A film about the wilderness within.

 Ranger is a story about rite of passage. Set within Kenya’s Maasai homeland, an intimate and contemporary story of self-discovery unfolds, as 12 women become East Africa’s first all-female anti-poaching unit. Upending the male-dominated, reliance upon military-style training to make a wildlife ranger, Virginia, Liz, Momina and Damaris instead undergo a year-long program of deep trauma-release and healing, triggering profound transformation within themselves and sending shockwaves through their communities.   

 During the period of production, the Maa communities of Northern Kenya underwent a mass-initiation that occurs roughly once every decade. Thousands of boys became warriors, through a month-long celebration culminating in circumcision. Today, there is no legal rite of passage whereby girls come to be seen as women by their communities.
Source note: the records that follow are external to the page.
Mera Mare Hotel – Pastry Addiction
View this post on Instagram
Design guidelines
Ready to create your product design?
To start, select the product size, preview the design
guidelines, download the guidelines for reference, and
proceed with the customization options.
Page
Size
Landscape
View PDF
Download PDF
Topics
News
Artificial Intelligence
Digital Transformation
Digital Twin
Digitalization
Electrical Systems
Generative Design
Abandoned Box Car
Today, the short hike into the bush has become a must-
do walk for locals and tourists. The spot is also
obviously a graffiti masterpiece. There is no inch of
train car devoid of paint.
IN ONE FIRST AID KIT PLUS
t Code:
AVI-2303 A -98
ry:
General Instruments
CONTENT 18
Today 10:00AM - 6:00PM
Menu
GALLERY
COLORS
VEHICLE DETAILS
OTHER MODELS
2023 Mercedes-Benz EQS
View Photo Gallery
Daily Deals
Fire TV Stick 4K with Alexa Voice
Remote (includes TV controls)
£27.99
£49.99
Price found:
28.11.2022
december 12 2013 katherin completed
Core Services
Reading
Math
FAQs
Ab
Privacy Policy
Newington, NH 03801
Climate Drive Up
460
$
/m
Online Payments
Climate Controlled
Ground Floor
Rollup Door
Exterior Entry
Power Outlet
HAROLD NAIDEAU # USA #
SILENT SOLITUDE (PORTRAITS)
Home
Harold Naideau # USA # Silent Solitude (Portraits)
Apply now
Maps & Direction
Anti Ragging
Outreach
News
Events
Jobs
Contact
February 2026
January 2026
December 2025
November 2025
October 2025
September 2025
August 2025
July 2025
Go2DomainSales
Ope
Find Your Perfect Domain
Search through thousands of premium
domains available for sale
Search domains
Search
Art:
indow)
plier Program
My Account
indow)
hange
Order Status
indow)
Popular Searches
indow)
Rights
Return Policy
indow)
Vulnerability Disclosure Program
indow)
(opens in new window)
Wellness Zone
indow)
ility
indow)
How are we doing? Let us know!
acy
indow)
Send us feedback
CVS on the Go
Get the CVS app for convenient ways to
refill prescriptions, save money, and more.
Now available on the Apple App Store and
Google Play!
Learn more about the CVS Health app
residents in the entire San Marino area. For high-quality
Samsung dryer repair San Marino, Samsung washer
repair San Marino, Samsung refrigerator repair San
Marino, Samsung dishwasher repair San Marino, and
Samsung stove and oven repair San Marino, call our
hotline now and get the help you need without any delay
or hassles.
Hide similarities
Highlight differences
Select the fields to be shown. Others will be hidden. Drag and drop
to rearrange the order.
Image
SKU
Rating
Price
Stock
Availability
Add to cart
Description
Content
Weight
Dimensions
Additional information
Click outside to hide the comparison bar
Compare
In this light, a young woman from one of Kenya’s pastoralist communities who pursues and attains the authority of a wildlife ranger becomes something much more than a skilled professional. She becomes of symbol.

 The women of Ranger want the audience to feel what poured out during the course of their journey- the joy and the pain. It is their desire to tell this story in a raw and direct manner. What happened in their room and around their campfires was sacred to the group, but their intention is to let their experience inspire other women just like them.

 Ranger largely takes place on the Laikipia plateau, against the slopes of the snow-capped Mount Kenya. It is a place of warriors, pastoralists, horizons lined by acacia trees, plains roamed by giants. While it is a deeply human story, the film also pays homage to this precious place, to the natural symphony of rain, blistering heat, the thirst of land and animal alike, the crisp night, the exhilarating vulnerability of sleeping in the bush under the moon and stars.


Ranger is a love letter to all of this, and a call to action to a new generation of heroes and heroines.